53.58 * \tan 74^{\circ} \approx h \\

186.87 \text { feet } \approx h

\end{array}

\]
The other method is a little tricky algebraically:

\[
(x+50) \tan 61^{\circ}=x \tan 74^{\circ}

\]
\[
\begin{array}{l}

x \tan 61^{\circ}+50 \tan 61^{\circ}=x \tan 74^{\circ} \\

50 \tan 61^{\circ}=x \tan 74^{\circ}-x \tan 61^{\circ} \\

50 \tan 61^{\circ}=x\left(\tan 74^{\circ}-\tan 61^{\circ}\right) \\

\frac{50 \tan 61^{\circ}}{\left(\tan 74^{\circ}-\tan 61^{\circ}\right)}=x

\end{array}

\]
At this point, you can approximate the value of \(x\) and solve for \(h\), or express the value of \(h\) exactly as

\[
\tan 74^{\circ} * \frac{50 \tan 61^{\circ}}{\left(\tan 74^{\circ}-\tan 61^{\circ}\right)}=h

\]

Exercises 1.5

1. Find the indicated height \(h\)

2. Find the indicated height \(h\)

3. A small airplane flying at an altitude of 5300 feet sights two cars in front of the plane traveling on a road directly beneath it. The angle of depression to the nearest car is \(62^{\circ}\) and the angle of depression to the more distant car is \(41^{\circ}\). How far apart are the cars?

4. A hot air balloon is flying above a straight road. In order to estimate their altitude, the people in the balloon measure the angles of depression to two consecutive mile markers on the same side of the balloon. The angle to the doser marker is \(17^{\circ}\) and the angle to the farther one is \(13^{\circ} .\) At what altitude is the balloon flying?

5. To estimate the height of a mountain, the angle of elevation from a spot

on level ground to the top of the mountain is measured to be \(32^{\circ} .\) From a point

1000 feet closer to the mountain, the angle of elevation is measured to be \(35^{\circ}\) How high is the mountain above the ground from which the measurements were taken?

6. The angle of elevation from a point on the ground to the top of a pyramid is \(35^{\circ} 30^{\prime} .\) The angle of elevation from a point 135 feet farther back to the top of the pyramid is \(21^{\circ} 10\). What is the height of the pyramid?

7. An observer in a lighthouse 70 feet above sea level sights the angle of depression of an approaching ship to be \(15^{\circ} 50^{\prime} .\) A few minutes later the angle of depression is sighted at \(35^{\circ} 40^{\prime} .\) Find the distance traveled by the ship during that time.

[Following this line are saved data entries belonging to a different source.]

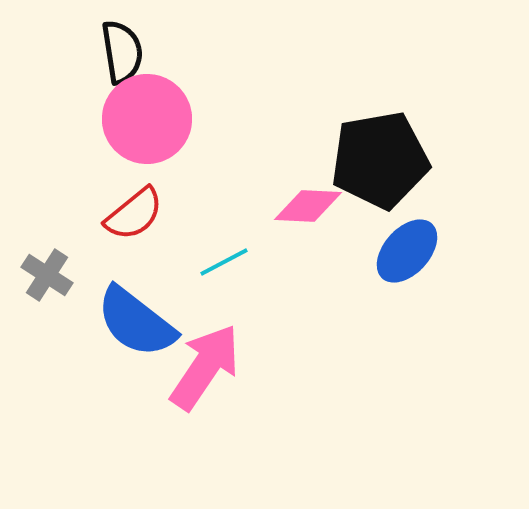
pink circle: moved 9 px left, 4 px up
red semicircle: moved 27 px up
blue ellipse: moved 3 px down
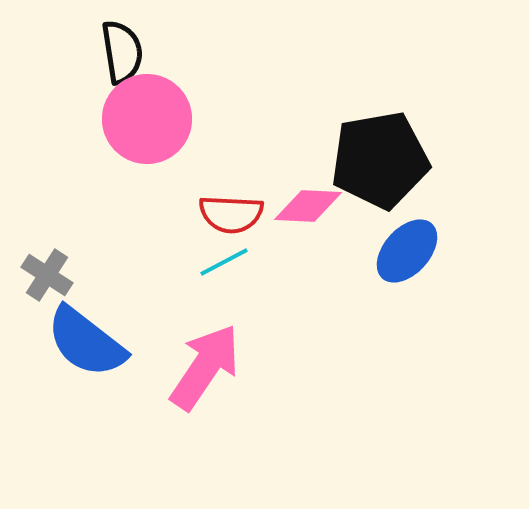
red semicircle: moved 97 px right; rotated 42 degrees clockwise
blue semicircle: moved 50 px left, 20 px down
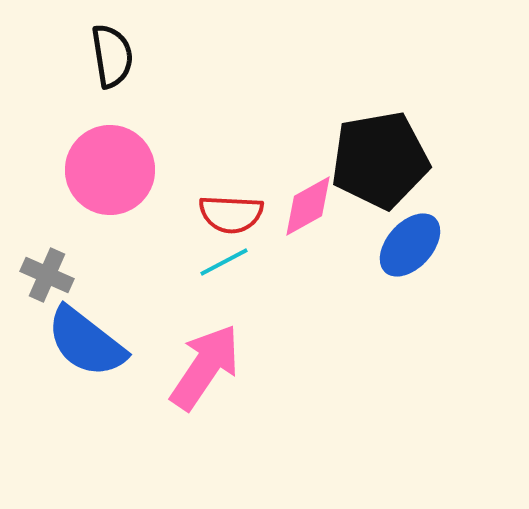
black semicircle: moved 10 px left, 4 px down
pink circle: moved 37 px left, 51 px down
pink diamond: rotated 32 degrees counterclockwise
blue ellipse: moved 3 px right, 6 px up
gray cross: rotated 9 degrees counterclockwise
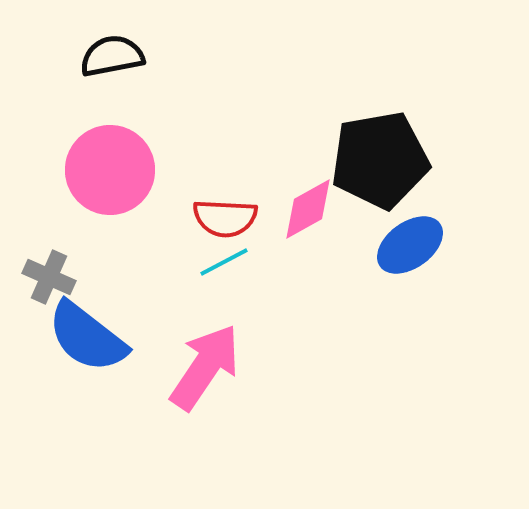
black semicircle: rotated 92 degrees counterclockwise
pink diamond: moved 3 px down
red semicircle: moved 6 px left, 4 px down
blue ellipse: rotated 12 degrees clockwise
gray cross: moved 2 px right, 2 px down
blue semicircle: moved 1 px right, 5 px up
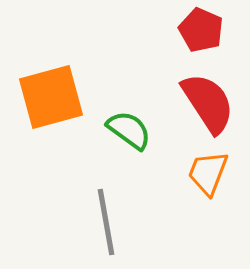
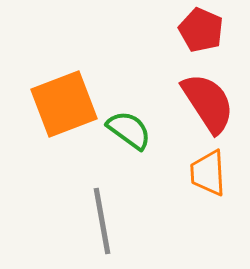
orange square: moved 13 px right, 7 px down; rotated 6 degrees counterclockwise
orange trapezoid: rotated 24 degrees counterclockwise
gray line: moved 4 px left, 1 px up
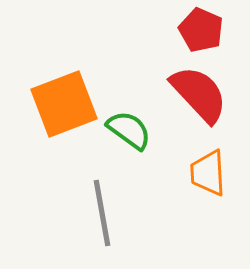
red semicircle: moved 9 px left, 9 px up; rotated 10 degrees counterclockwise
gray line: moved 8 px up
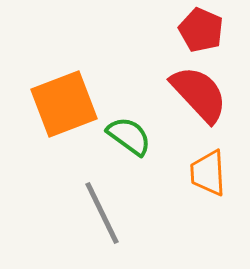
green semicircle: moved 6 px down
gray line: rotated 16 degrees counterclockwise
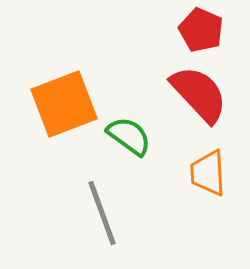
gray line: rotated 6 degrees clockwise
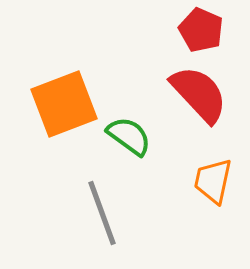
orange trapezoid: moved 5 px right, 8 px down; rotated 15 degrees clockwise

8. To estimate the height of a tree, one forester stands due west of the tree and another forester stands due north of the tree. The two foresters are the same distance from the base of the tree and they are 45 feet from each other. If the angle of elevation for each forester is \(40^{\circ},\) how tall is the tree?

9. A ship is anchored off of a long straight shoreline that runs east to west. From two observation points located 10 miles apart on the shoreline, the bearings of the ship from each observation point are \(S 35^{\circ} E\) and \(S 17^{\circ} W .\) How far from shore is the ship?

10. From fire lookout Station Alpha the bearing of a forest fire is \(N 52^{\circ} E .\) From lookout Station Beta, sited 6 miles due east of Station Alpha, the bearing is \(N 38^{\circ} \mathrm{W}\) How far is the fire from Station Alpha?

11. From a point 200 feet from the base of a church, the angle of elevation to the top of the steeple is \(28^{\circ},\) while the angle of elevation to the bottom of the steeple is \(20^{\circ} .\) How high off the ground is the top of the steeple?

12. A television tower 75 feet tall is installed on the top of a building. From a point on the ground in front of the building, the angle of elevation to the top of the tower is \(62^{\circ}\) and the the angle of elevation to the bottom of the tower is \(44^{\circ} .\) How tall is the building?